* [WHAT THE TASK REQUIRES]: Write out every text line of the material below word for word, leaving out the pictures.

* [Data records]:
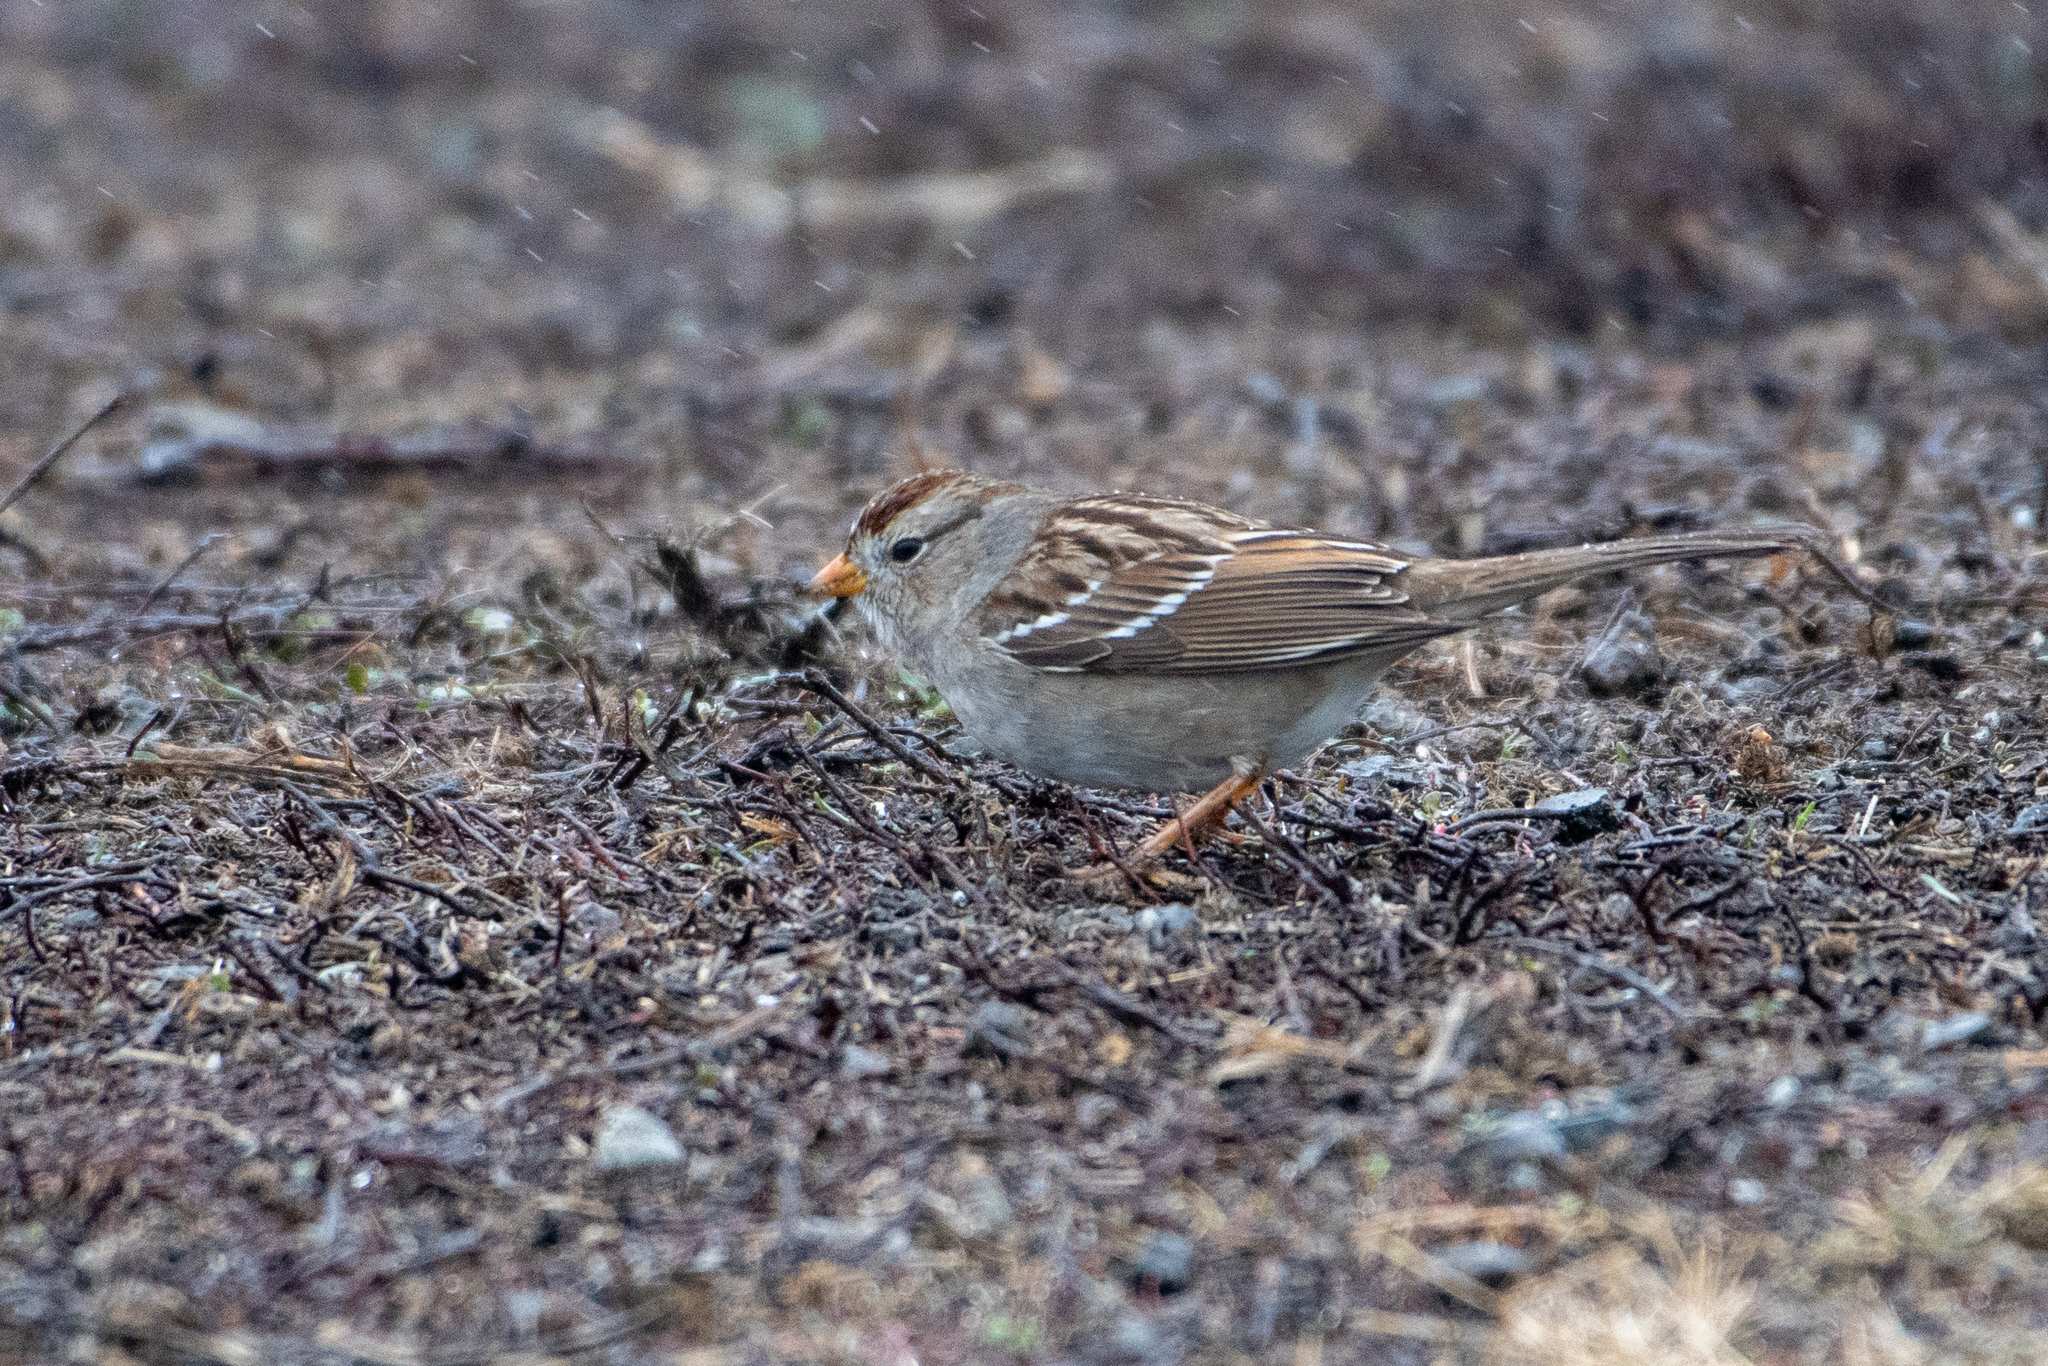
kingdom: Animalia
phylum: Chordata
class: Aves
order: Passeriformes
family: Passerellidae
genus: Zonotrichia
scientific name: Zonotrichia leucophrys
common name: White-crowned sparrow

* [ANSWER TO THE PROBLEM]:
kingdom: Animalia
phylum: Chordata
class: Aves
order: Passeriformes
family: Passerellidae
genus: Zonotrichia
scientific name: Zonotrichia leucophrys
common name: White-crowned sparrow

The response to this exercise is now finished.